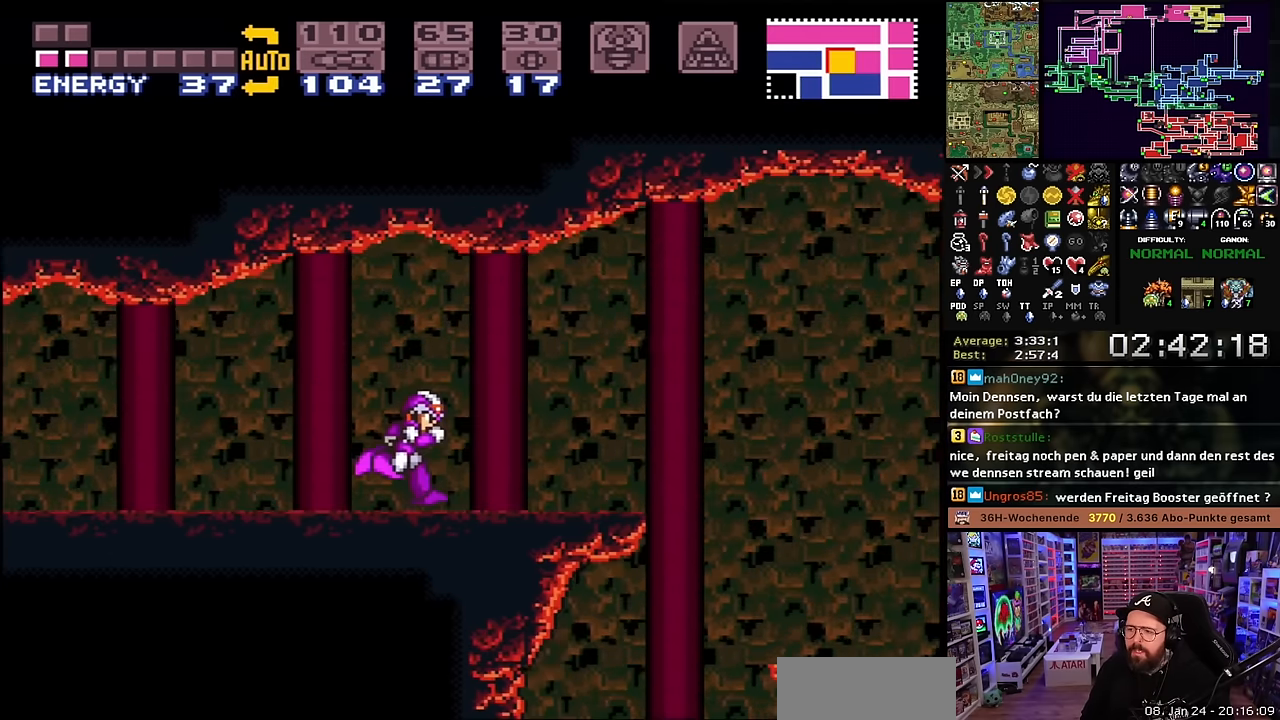
{"buttons": ["X", "DPAD_LEFT"], "events": [[350, "DPAD_RIGHT", "up"], [350, "DPAD_UP", "down"], [366, "DPAD_UP", "up"], [383, "DPAD_LEFT", "down"]]}
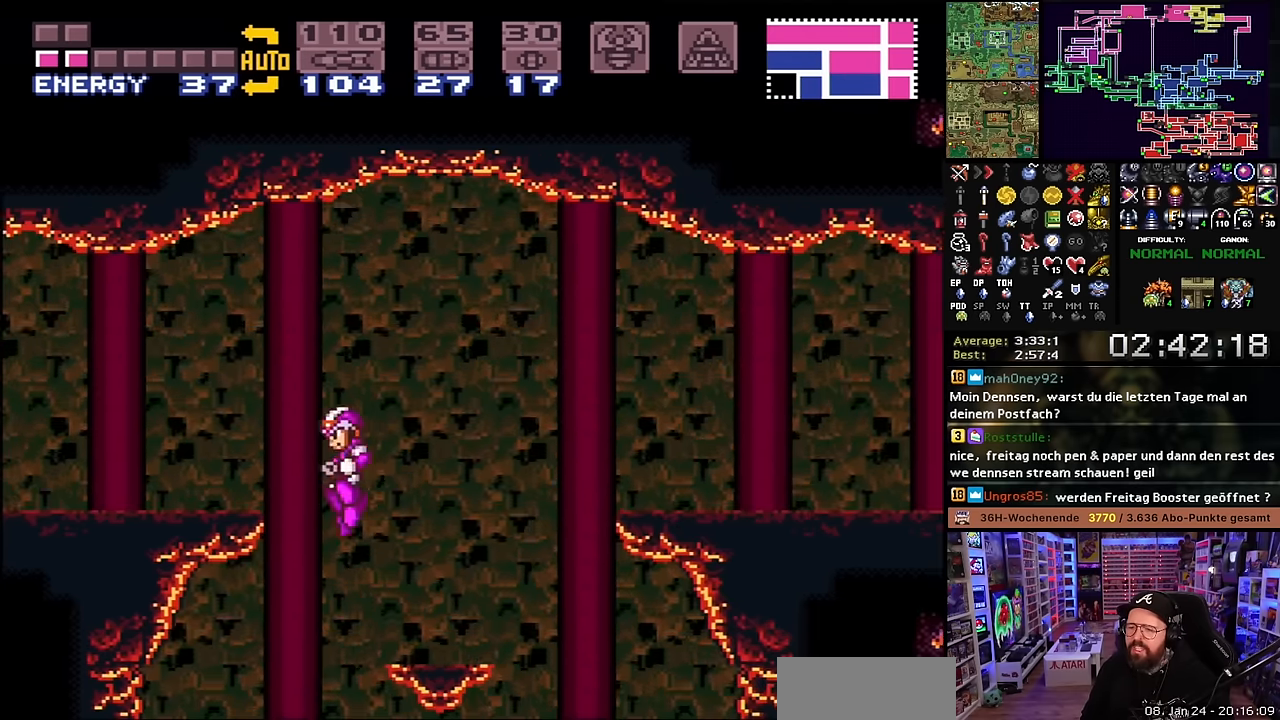
{"buttons": ["X", "Y", "DPAD_DOWN"], "events": [[233, "DPAD_LEFT", "up"], [266, "DPAD_RIGHT", "down"], [366, "DPAD_RIGHT", "up"], [416, "X", "up"], [433, "DPAD_DOWN", "down"], [466, "X", "down"], [500, "Y", "down"]]}
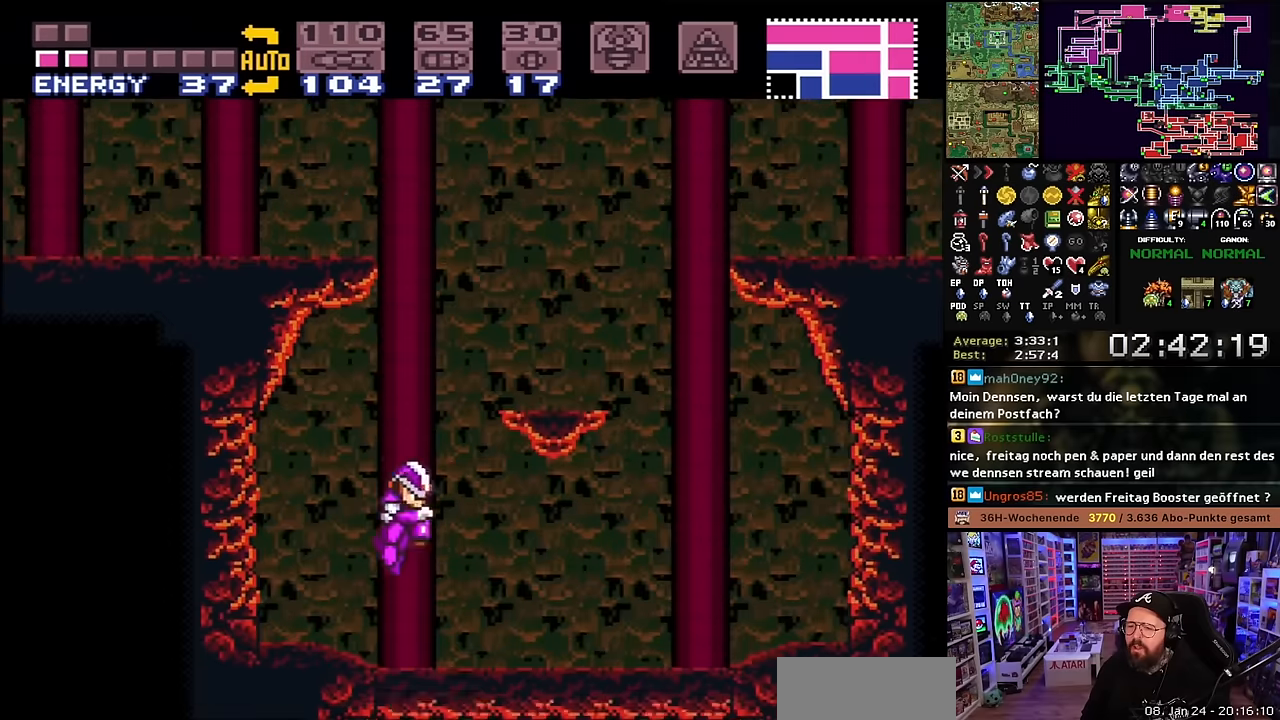
{"buttons": ["X"], "events": [[83, "DPAD_DOWN", "up"], [100, "Y", "up"], [233, "DPAD_DOWN", "down"], [233, "START", "down"], [233, "X", "up"], [250, "DPAD_DOWN", "up"], [250, "DPAD_RIGHT", "down"], [250, "START", "up"], [250, "X", "down"], [450, "DPAD_RIGHT", "up"]]}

● ● ● ● ● ● ●

EXERCISE OBJECTIVE: Every line of the listing must be reproduced exactly, though the pictures are to be left out.

EXERCISE RESULT:
{"buttons": ["X", "DPAD_LEFT"], "events": [[350, "DPAD_RIGHT", "up"], [350, "DPAD_UP", "down"], [366, "DPAD_UP", "up"], [383, "DPAD_LEFT", "down"]]}
{"buttons": ["X", "Y", "DPAD_DOWN"], "events": [[233, "DPAD_LEFT", "up"], [266, "DPAD_RIGHT", "down"], [366, "DPAD_RIGHT", "up"], [416, "X", "up"], [433, "DPAD_DOWN", "down"], [466, "X", "down"], [500, "Y", "down"]]}
{"buttons": ["X"], "events": [[83, "DPAD_DOWN", "up"], [100, "Y", "up"], [233, "DPAD_DOWN", "down"], [233, "START", "down"], [233, "X", "up"], [250, "DPAD_DOWN", "up"], [250, "DPAD_RIGHT", "down"], [250, "START", "up"], [250, "X", "down"], [450, "DPAD_RIGHT", "up"]]}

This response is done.